(Chart analysis data)
---+---

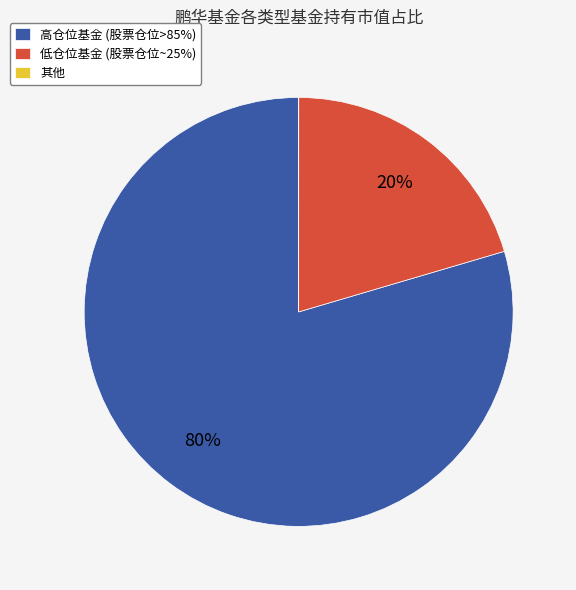

Do 低仓位基金 (股票仓位~25%) and 高仓位基金 (股票仓位>85%) together represent more than half of the pie?

Yes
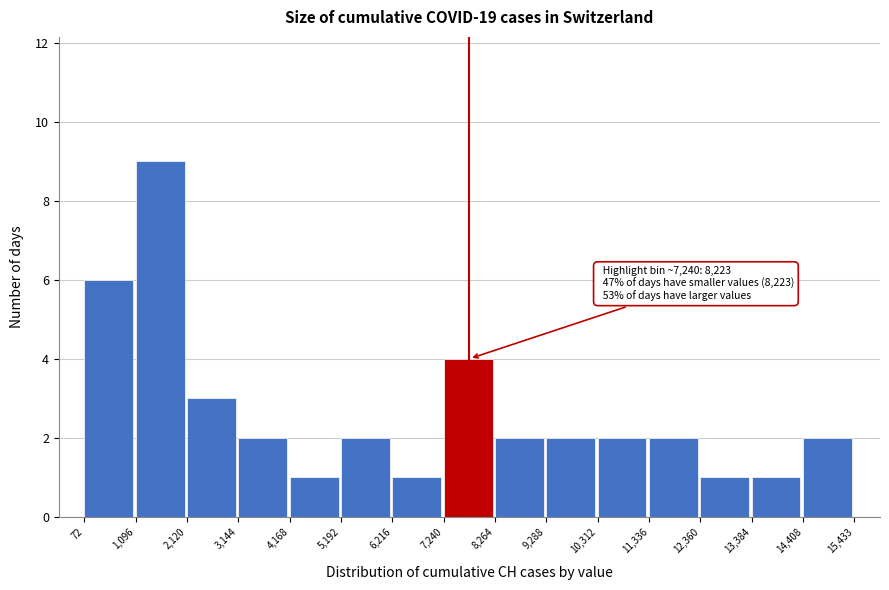

Which range on the x-axis has the tallest bar?

1,096 to 2,120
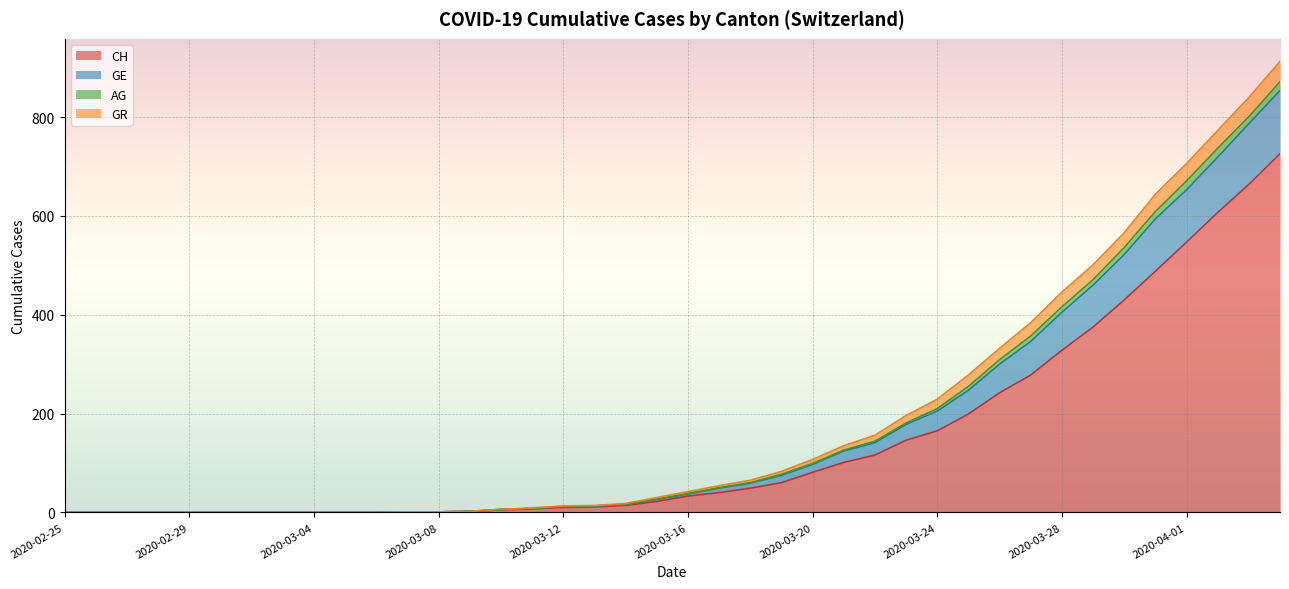

At how many categories does at least one series exceed 655?

4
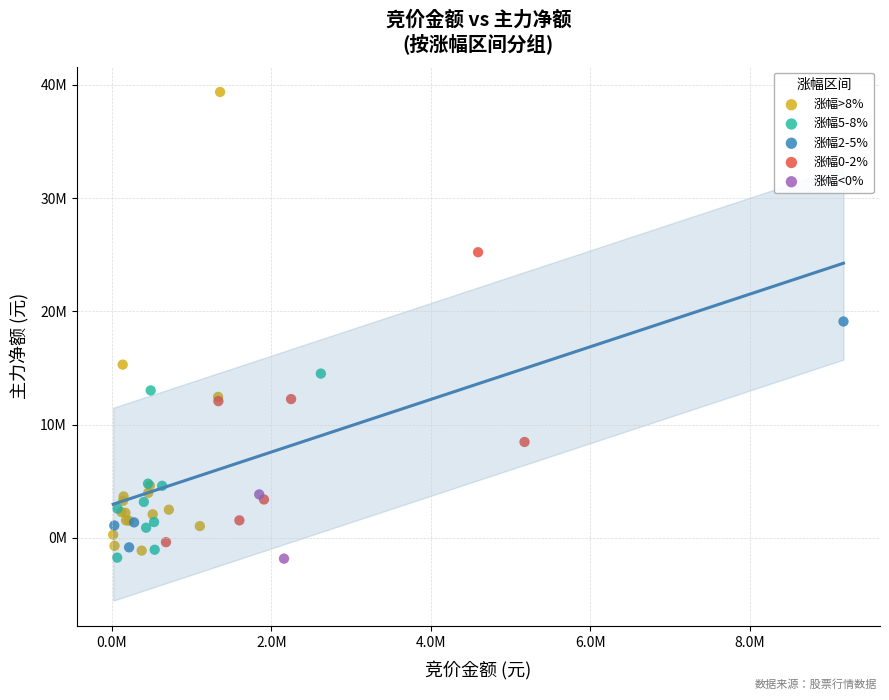

Which series has the widest spread of Y values?

涨幅>8%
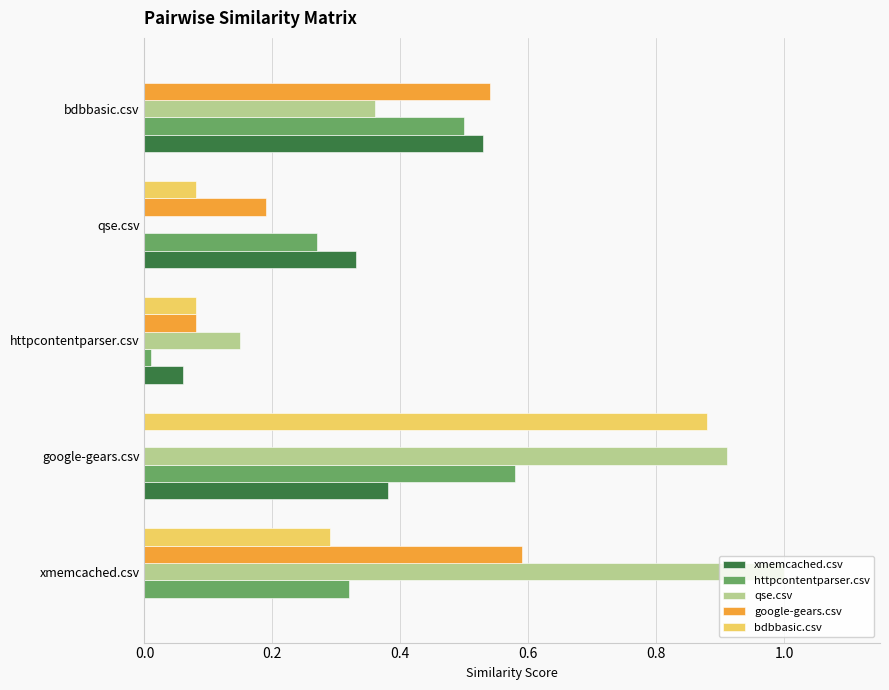

Which label corresponds to the largest value in the chart?

xmemcached.csv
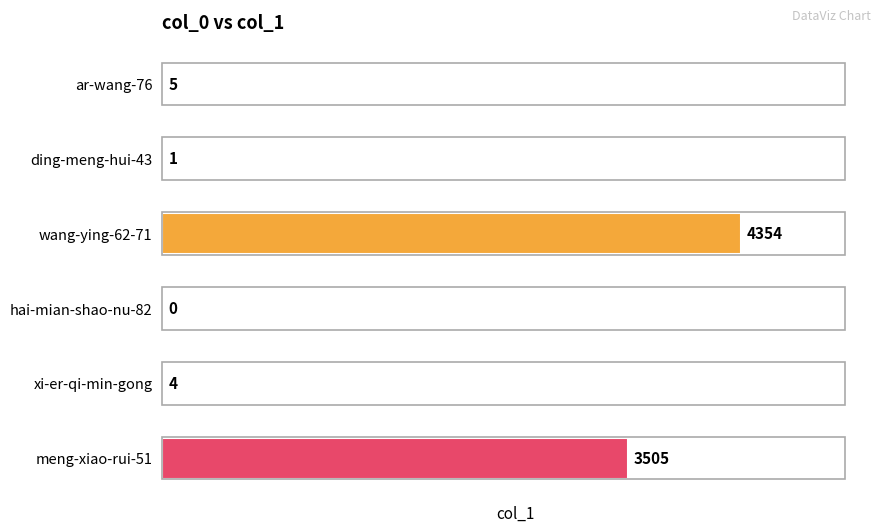

Between hai-mian-shao-nu-82 and ding-meng-hui-43, which is larger?

ding-meng-hui-43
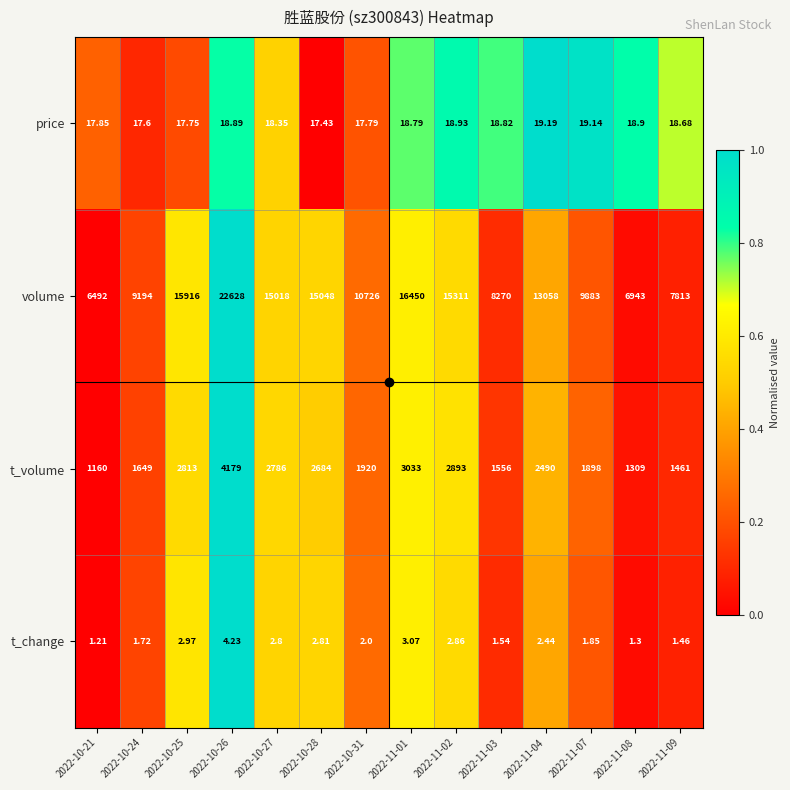

Which label corresponds to the largest value in the chart?

2022-10-26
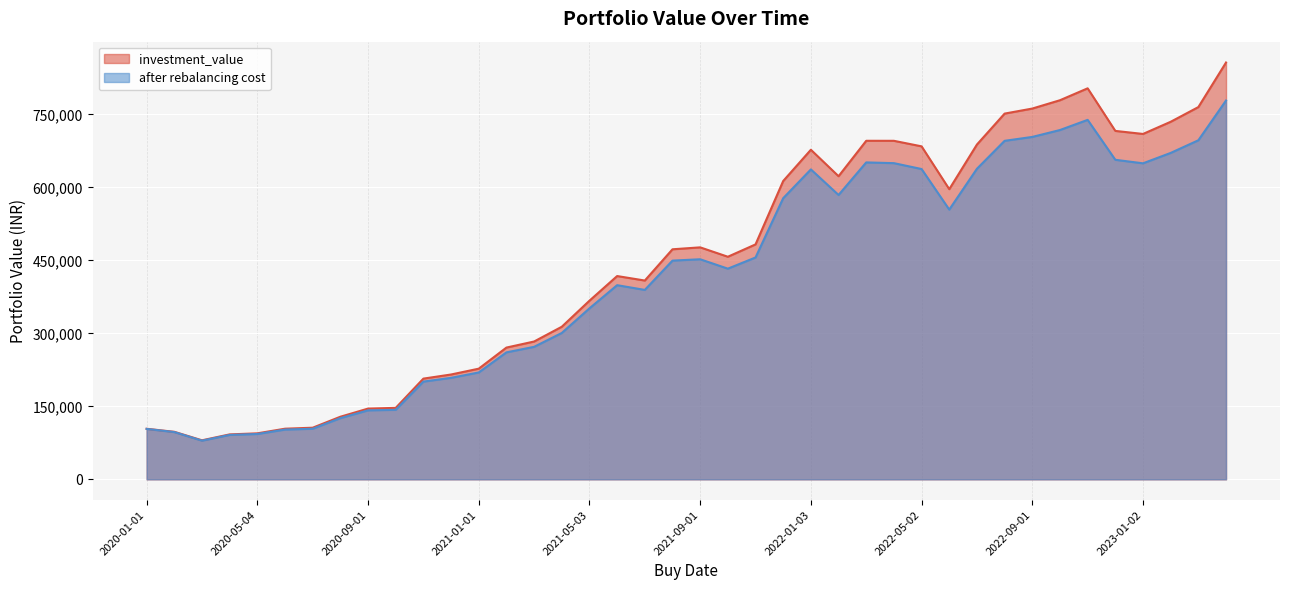

Where is the first local minimum for after rebalancing cost?

2020-03-02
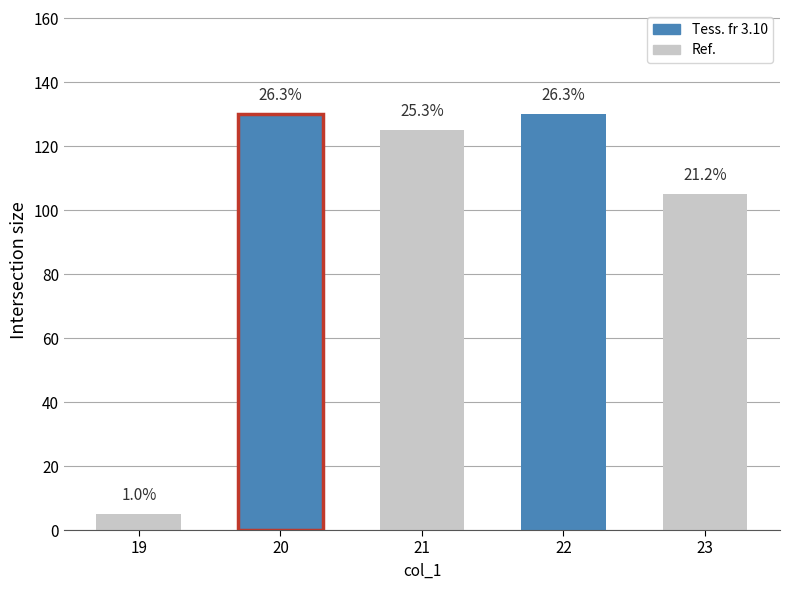

How many bars are there in total?

5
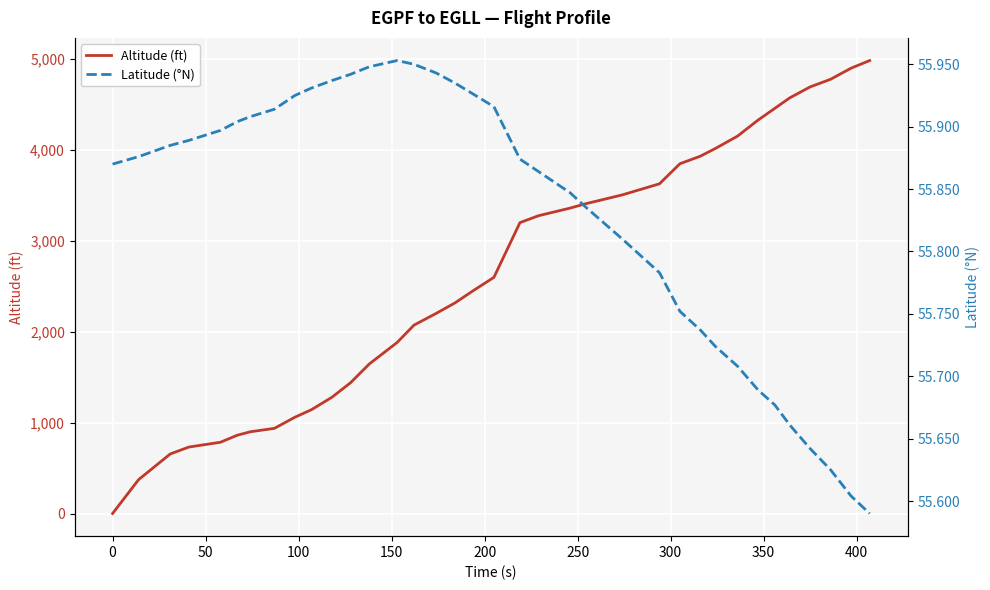

How many Latitude (°N) values are between 55 and 56?

36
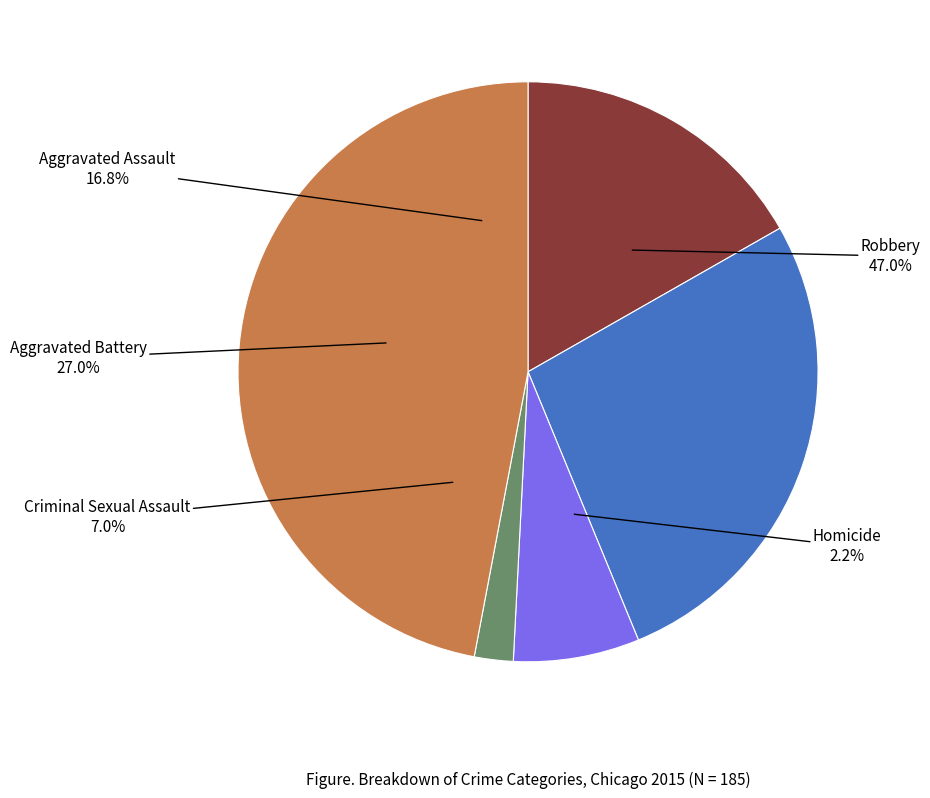

Is there a majority slice in this chart?

No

---+---

Try it:
Copy every line of the rows above word for word, omitting the pictures.

Task output:
Do 低仓位基金 (股票仓位~25%) and 高仓位基金 (股票仓位>85%) together represent more than half of the pie?

Yes

Which range on the x-axis has the tallest bar?

1,096 to 2,120

At how many categories does at least one series exceed 655?

4

Which series has the widest spread of Y values?

涨幅>8%

Which label corresponds to the largest value in the chart?

xmemcached.csv

Between hai-mian-shao-nu-82 and ding-meng-hui-43, which is larger?

ding-meng-hui-43

Which label corresponds to the largest value in the chart?

2022-10-26

Where is the first local minimum for after rebalancing cost?

2020-03-02

How many bars are there in total?

5

How many Latitude (°N) values are between 55 and 56?

36

Is there a majority slice in this chart?

No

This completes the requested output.